The Italian Secretary by Caleb Carr.
Paperback: 352 pages
Publisher: St. Martin’s Griffin(October 27, 2009)
ISBN-10: 0312352042
Caleb Carr’s novel, The Alienest, was a blockbuster international bestseller and positioned its author as a modern master of the historical thriller. Now, Carr reaches back further, to the age of opium dens and Jack the Ripper, when fictional detective Sherlock Holmes made the science of murder as real as the gore on a killer’s hands…
FOUL WHISPERINGS…
Mycroft Holmes’s encoded message to his brother, Sherlock, is unsubtle enough even for Dr. Watson to decipher: a matter concerning the safety of Queen Victoria herself calls them to Edinburgh’s Holyroodhouse to investigate the confounding and gruesome deaths of two young men–horrific incidents that took place with Her Highness in residence. The victims were crushed in a manner surpassing human power. And while recent attempts on Her Majesty’s life raise a number of possibilities, these intrigues also seem strangely connected to an act of evil that took place centuries earlier…
…UNNATURAL DEEDS
For indeed, the slaying of David Rizzio, music master and friend to Mary, Queen of Scots, was an extraordinarily brutal and treacherous act–even for a time when brutality and treachery were the order of the day. Now, the ghosts of Holyroodhouse are being reawakened by someone with a diabolical agenda of greed, madness, and terror as Holmes and Watson set out to trap a killer who is eager to rewrite history in blood…

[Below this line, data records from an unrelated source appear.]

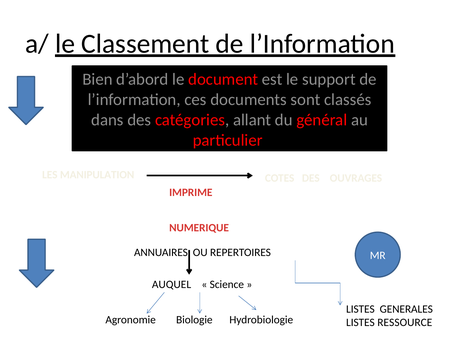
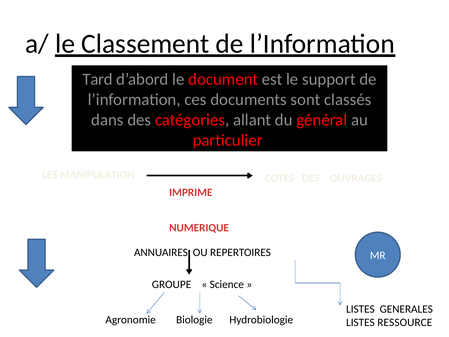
Bien: Bien -> Tard
AUQUEL: AUQUEL -> GROUPE
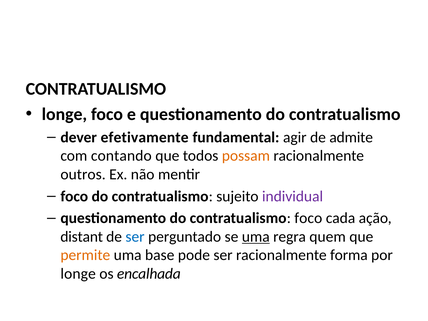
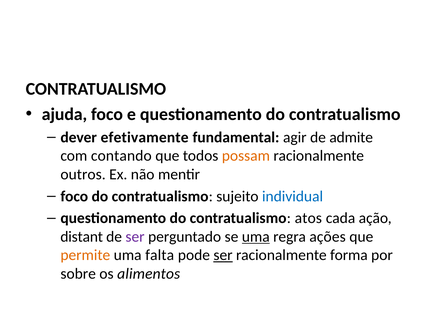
longe at (64, 114): longe -> ajuda
individual colour: purple -> blue
contratualismo foco: foco -> atos
ser at (135, 237) colour: blue -> purple
quem: quem -> ações
base: base -> falta
ser at (223, 255) underline: none -> present
longe at (78, 274): longe -> sobre
encalhada: encalhada -> alimentos
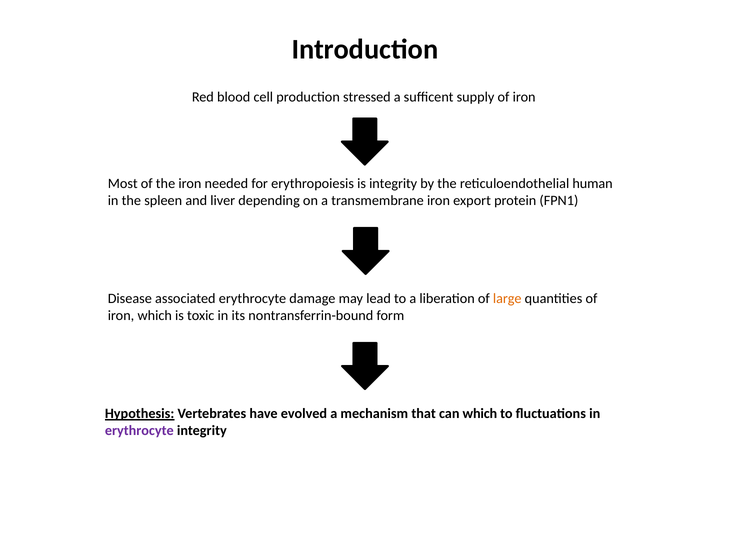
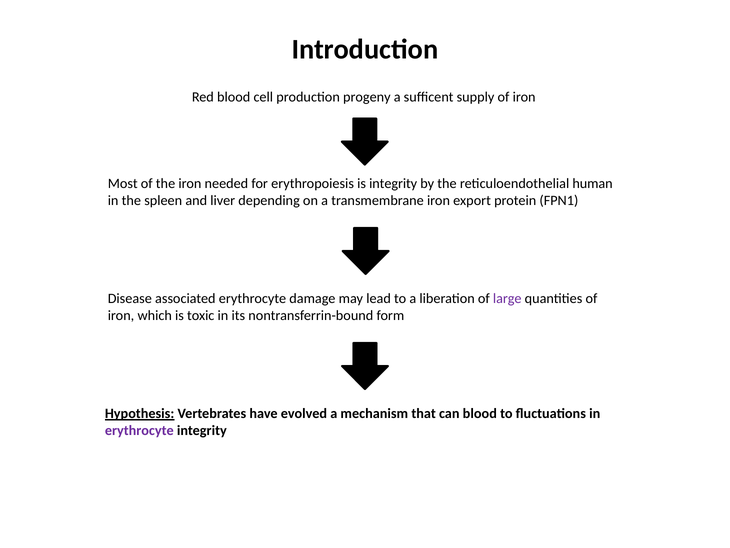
stressed: stressed -> progeny
large colour: orange -> purple
can which: which -> blood
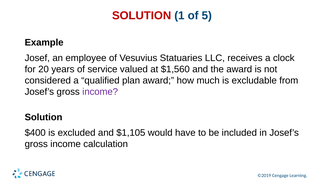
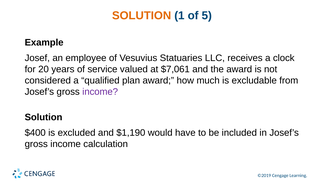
SOLUTION at (142, 16) colour: red -> orange
$1,560: $1,560 -> $7,061
$1,105: $1,105 -> $1,190
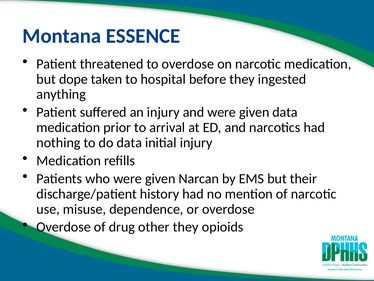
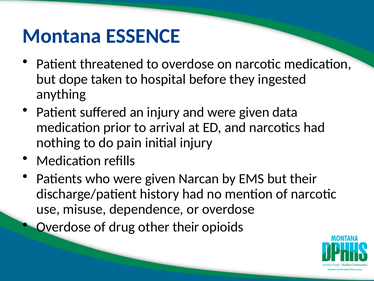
do data: data -> pain
other they: they -> their
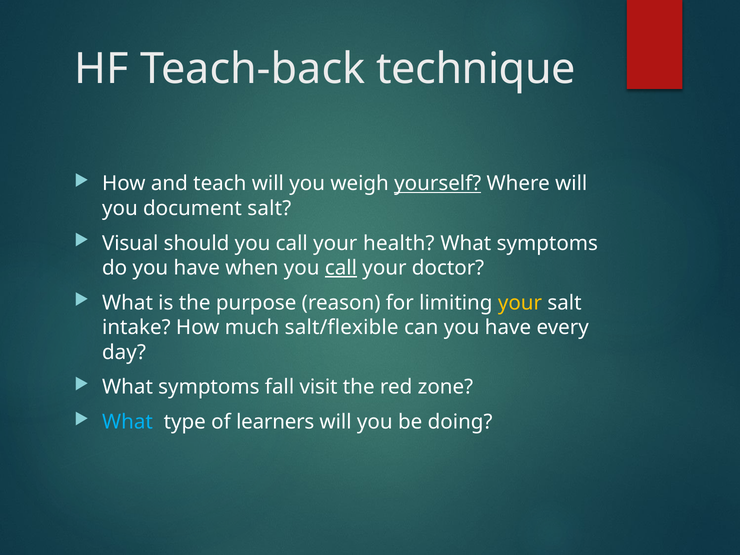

This is my second book by Caleb Carr, the first being The Alienist.
This is a Sherlock Holmes story. Generally, I am not the biggest fan of Holmes books that aren’t by Doyle, but since I liked the writing of the first Carr book I decided to give it a go.
His writing is really good. The old Holmes language is used and I had no problem hearing Basil Rathbone’s voice for Sherlock. (As much as I love Benedict Cumberbatch, Basil Rathbone will always remain the “original”). Carr used the familiar characters of Watson and Mycroft, but put them in Scotland instead of Baker Street. Still if you are a Holmes fan, even if Doyle isn’t the author I would say you would like this book.
The only problem, at all, that I had with this book was, “Holyroodhouse”. I won’t tell you how many times I read “Hollywoodhouse”.. *sigh*.
This would be a good “carry along” book. Not big in pages and there’s not many who don’t like Sherlock!